__INSTRUCTIONS TO FOLLOW__. Write out every line of text in each of the items below, and leave the pictures out of your answer.

▬▬▬

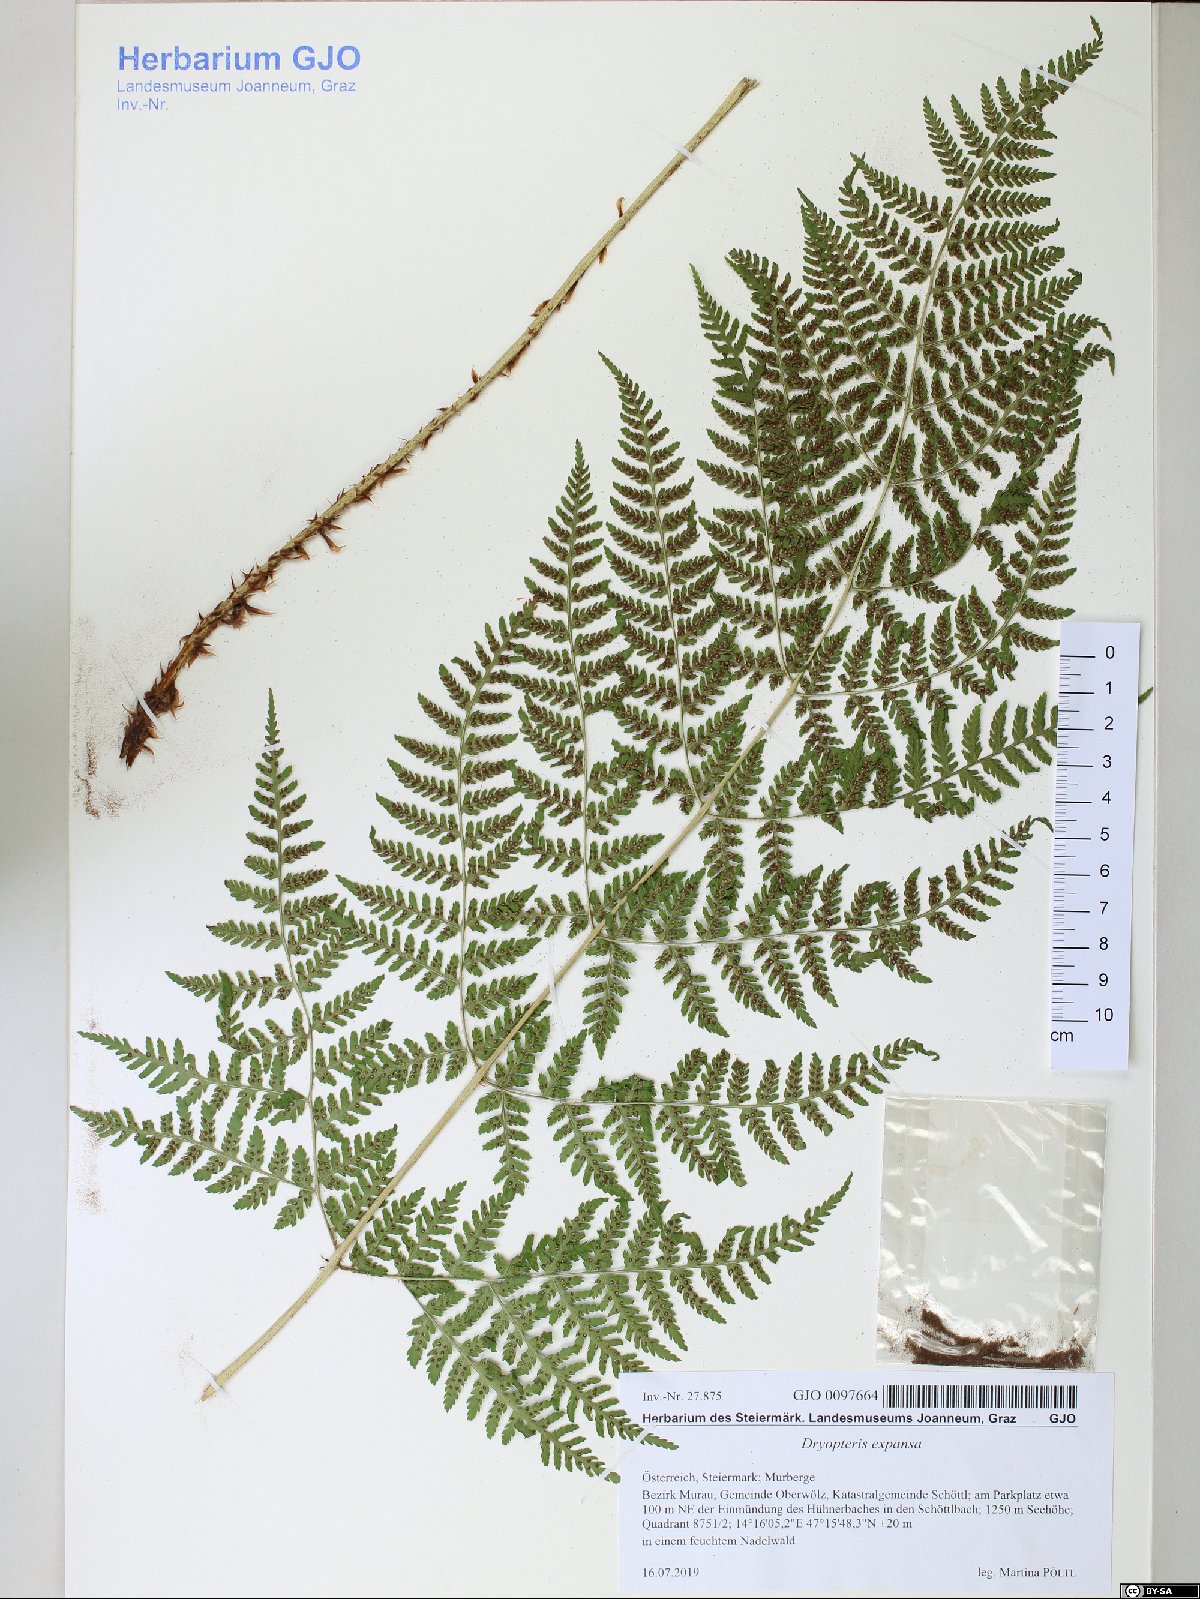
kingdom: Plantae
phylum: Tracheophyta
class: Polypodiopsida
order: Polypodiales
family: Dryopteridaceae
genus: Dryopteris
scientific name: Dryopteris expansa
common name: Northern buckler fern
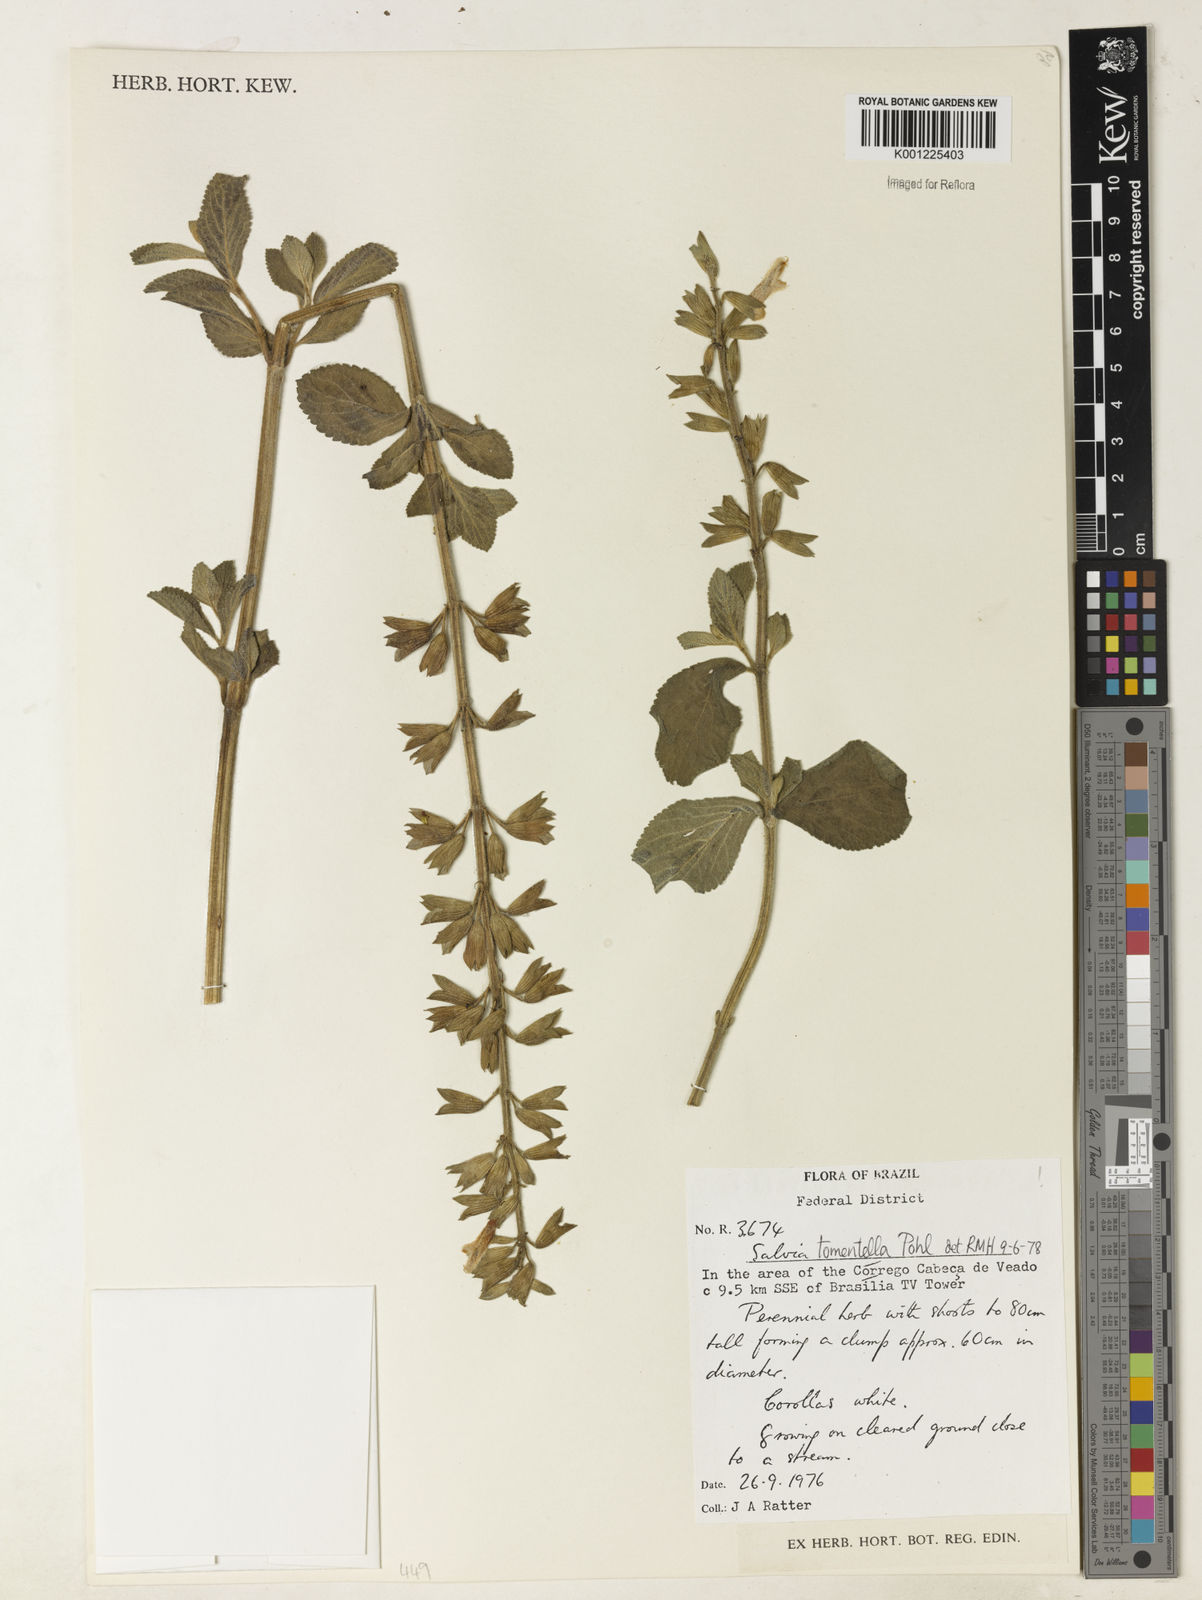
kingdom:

▬▬▬

__OUTPUT__.
kingdom: Plantae
phylum: Tracheophyta
class: Polypodiopsida
order: Polypodiales
family: Dryopteridaceae
genus: Dryopteris
scientific name: Dryopteris expansa
common name: Northern buckler fern
kingdom:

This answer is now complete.